Aprovada, com cinco votos de diferença, LDO que congela salários e concursos pelo segundo ano seguido no RS

Notícias

A Assembleia Legislativa aprovou, hoje, pelo placar de 25 votos a 20, o texto da Lei de Diretrizes Orçamentárias (LDO) para 2017, protocolado pelo governo de José Ivo Sartori. A matéria, que vale para todos os Poderes e órgãos da administração pública, limita em 3% o crescimento dos gastos com pessoal em relação a 2016. Isso significa que, pelo segundo ano consecutivo, salários e concursos públicos seguirão congelados, com a garantia, apenas, de reajustes concedidos ainda na gestão anterior. Desde o início da semana, o Palácio Piratini passou a atrelar a aprovação do texto ao chamamento de mais concursados na área da Segurança Pública, considerada essencial. O texto segue agora para a sanção do governador.

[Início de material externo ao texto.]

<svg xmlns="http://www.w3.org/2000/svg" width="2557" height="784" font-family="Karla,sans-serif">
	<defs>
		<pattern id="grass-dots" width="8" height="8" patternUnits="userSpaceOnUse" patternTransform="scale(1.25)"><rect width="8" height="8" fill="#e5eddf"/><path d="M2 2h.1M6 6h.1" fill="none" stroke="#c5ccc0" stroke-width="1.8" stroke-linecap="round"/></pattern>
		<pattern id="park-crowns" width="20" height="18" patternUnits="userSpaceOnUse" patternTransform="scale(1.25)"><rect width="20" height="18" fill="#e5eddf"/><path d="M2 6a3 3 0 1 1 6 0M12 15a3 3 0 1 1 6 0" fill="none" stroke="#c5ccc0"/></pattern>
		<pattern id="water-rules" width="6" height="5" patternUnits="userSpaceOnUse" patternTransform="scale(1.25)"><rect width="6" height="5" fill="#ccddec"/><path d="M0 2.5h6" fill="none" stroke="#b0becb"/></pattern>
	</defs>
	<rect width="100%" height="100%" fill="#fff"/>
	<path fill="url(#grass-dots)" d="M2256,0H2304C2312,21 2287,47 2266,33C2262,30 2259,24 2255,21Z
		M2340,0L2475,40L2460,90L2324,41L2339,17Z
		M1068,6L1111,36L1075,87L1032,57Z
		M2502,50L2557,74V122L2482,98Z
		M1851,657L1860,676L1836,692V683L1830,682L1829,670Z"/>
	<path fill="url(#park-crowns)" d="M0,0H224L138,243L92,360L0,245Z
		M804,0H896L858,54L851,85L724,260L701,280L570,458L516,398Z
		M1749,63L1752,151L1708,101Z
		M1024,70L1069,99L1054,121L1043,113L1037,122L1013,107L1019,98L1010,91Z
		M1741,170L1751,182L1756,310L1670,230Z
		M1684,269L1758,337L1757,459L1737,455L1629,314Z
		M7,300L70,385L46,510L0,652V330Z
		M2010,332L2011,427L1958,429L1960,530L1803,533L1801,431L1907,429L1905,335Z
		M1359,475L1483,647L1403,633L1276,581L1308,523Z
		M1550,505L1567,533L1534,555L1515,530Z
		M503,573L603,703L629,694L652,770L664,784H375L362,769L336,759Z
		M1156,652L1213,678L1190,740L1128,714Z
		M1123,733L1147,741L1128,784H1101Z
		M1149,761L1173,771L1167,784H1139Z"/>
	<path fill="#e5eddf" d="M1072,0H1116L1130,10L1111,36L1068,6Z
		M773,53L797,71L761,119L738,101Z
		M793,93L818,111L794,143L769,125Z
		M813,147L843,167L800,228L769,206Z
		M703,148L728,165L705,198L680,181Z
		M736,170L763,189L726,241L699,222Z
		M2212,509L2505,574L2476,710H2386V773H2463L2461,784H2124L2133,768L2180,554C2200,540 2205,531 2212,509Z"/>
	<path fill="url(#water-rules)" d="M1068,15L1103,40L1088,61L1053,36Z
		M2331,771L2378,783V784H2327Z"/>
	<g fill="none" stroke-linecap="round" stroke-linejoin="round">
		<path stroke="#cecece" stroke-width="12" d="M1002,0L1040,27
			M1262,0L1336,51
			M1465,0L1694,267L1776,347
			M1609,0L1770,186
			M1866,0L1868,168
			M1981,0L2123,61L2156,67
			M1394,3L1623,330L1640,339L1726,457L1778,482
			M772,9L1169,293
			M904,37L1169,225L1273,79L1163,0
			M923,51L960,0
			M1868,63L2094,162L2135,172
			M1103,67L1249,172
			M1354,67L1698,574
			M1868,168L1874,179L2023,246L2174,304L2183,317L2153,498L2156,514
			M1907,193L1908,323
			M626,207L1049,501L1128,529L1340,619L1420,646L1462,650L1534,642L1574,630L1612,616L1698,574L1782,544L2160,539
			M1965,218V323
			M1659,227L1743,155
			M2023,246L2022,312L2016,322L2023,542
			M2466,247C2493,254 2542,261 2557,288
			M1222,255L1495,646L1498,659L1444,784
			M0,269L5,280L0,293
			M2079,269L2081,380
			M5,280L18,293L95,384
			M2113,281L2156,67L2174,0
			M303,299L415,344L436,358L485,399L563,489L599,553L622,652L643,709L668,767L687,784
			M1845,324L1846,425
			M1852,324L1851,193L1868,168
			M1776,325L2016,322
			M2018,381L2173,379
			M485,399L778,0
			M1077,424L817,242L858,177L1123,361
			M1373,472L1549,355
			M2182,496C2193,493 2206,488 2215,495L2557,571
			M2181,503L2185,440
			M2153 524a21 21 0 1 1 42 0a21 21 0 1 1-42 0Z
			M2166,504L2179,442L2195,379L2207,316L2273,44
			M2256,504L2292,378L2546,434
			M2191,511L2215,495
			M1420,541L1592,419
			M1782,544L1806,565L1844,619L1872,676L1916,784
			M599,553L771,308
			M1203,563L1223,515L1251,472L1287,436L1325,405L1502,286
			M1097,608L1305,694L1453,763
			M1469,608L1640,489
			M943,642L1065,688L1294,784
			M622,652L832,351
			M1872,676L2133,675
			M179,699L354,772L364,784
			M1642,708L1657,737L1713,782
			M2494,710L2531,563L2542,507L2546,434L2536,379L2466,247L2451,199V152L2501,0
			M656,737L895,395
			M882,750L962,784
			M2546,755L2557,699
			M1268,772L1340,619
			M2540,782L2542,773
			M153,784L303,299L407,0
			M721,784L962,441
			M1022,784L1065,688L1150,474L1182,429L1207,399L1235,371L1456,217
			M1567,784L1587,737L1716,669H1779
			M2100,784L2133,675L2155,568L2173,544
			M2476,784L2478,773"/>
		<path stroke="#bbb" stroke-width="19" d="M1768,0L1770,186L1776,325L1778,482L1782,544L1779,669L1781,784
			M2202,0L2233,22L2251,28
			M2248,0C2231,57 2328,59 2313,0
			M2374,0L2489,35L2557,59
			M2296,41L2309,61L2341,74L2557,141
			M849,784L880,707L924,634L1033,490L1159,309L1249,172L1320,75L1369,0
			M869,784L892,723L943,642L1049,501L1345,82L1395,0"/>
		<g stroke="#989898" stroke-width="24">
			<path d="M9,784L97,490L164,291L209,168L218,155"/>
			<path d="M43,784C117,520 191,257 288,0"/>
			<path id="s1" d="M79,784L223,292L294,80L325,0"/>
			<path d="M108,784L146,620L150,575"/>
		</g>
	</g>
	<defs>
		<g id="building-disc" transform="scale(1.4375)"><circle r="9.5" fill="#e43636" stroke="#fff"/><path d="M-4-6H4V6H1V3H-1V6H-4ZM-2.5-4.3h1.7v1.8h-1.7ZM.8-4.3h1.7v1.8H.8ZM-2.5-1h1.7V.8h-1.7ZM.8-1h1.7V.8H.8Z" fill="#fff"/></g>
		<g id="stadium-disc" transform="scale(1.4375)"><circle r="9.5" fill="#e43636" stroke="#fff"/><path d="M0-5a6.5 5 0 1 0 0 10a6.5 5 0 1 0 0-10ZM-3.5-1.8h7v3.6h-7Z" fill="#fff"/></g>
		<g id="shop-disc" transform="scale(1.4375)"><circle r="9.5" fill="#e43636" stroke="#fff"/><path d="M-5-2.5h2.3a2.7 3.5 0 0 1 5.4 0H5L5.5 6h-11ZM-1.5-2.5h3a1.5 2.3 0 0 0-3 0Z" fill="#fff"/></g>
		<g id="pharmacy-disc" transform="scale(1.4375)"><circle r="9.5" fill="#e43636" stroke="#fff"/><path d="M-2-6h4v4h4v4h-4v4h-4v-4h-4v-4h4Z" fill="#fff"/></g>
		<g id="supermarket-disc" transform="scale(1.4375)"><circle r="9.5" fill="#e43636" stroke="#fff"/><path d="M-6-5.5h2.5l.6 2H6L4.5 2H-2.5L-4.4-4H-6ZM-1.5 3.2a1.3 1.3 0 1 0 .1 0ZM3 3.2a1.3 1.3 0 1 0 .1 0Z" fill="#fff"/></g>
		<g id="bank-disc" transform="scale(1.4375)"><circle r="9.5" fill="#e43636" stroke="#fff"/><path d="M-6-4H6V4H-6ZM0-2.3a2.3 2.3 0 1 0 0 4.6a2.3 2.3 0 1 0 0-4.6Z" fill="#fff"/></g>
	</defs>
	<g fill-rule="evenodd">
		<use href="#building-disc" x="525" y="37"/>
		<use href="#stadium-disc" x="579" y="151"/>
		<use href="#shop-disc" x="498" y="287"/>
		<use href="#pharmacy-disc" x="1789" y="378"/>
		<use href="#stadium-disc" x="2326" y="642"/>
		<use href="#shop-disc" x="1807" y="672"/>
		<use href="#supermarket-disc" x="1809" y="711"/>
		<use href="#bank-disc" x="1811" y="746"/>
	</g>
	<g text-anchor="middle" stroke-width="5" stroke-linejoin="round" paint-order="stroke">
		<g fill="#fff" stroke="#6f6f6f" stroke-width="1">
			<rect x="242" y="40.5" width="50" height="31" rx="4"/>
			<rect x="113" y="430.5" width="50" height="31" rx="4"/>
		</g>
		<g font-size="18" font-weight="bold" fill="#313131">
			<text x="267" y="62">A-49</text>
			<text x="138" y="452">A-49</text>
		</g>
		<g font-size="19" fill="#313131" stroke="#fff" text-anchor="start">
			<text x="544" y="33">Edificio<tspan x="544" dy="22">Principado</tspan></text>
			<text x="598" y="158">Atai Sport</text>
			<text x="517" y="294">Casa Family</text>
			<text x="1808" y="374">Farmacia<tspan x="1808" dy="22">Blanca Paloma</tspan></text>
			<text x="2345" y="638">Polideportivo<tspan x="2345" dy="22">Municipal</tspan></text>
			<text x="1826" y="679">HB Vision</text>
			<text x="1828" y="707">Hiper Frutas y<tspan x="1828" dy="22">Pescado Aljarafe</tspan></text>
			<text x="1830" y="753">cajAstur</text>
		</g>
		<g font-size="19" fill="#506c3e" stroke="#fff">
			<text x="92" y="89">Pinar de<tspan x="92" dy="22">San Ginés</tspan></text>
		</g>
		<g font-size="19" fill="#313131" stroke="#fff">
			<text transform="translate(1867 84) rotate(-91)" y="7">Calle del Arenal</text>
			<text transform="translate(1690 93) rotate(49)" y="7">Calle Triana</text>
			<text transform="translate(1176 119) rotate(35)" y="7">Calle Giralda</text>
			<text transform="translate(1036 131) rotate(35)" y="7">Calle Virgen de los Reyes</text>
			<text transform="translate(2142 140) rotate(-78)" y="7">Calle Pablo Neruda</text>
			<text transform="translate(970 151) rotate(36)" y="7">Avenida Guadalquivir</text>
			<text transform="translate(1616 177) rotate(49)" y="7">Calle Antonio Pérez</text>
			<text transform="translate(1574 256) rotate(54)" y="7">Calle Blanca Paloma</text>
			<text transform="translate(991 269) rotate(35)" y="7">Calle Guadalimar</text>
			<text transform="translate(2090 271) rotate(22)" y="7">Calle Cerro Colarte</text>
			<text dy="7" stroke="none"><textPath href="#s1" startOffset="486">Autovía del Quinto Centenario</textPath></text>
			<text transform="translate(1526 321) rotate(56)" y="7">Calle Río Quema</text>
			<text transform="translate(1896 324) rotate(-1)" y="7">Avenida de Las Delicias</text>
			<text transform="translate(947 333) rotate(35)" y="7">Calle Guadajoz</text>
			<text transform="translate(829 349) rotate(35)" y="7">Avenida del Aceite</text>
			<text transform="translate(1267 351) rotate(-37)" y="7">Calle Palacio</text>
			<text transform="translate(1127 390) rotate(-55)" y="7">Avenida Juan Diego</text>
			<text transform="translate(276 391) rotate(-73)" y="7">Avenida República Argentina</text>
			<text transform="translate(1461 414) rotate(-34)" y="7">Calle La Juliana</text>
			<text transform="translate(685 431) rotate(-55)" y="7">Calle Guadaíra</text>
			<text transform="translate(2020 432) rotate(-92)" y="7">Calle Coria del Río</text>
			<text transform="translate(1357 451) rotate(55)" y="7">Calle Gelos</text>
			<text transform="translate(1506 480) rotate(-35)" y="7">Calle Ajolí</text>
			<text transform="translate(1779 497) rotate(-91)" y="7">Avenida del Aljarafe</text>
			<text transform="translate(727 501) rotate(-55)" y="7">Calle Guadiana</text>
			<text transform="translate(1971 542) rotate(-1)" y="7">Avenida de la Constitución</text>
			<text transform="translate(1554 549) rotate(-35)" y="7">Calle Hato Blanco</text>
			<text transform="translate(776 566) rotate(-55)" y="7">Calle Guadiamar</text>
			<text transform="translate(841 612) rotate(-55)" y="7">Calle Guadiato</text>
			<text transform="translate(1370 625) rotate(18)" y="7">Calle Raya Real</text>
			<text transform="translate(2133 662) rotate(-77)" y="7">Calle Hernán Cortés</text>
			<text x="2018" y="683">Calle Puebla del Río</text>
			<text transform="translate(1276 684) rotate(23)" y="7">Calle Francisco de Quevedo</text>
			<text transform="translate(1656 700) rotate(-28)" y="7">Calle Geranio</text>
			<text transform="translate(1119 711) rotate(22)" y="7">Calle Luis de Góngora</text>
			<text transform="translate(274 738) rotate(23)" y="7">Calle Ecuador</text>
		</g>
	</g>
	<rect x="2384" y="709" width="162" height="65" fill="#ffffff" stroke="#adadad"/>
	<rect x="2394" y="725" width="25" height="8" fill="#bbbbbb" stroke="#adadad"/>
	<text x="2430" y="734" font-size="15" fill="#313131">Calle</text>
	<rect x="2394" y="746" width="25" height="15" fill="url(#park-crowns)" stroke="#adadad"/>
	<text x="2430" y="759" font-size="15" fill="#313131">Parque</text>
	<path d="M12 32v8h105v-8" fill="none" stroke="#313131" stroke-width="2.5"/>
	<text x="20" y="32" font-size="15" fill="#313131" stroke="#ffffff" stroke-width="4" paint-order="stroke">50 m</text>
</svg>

A folga de cinco votos era prevista, desde a metade da tarde, pelo líder do governo, deputado Gabriel Souza (PMDB), que também relatou a LDO na Comissão de Finanças, onde o projeto passou com nove votos a dois, na semana passada. Mais cedo, ele se reuniu com os chefes do Ministério Público, Tribunal de Contas e Defensoria Pública, que cobraram tratamento equânime entre os Poderes, no que se refere às chamadas suplementações orçamentárias, que podem ocorrer durante o ano, flexibilizando o orçamento.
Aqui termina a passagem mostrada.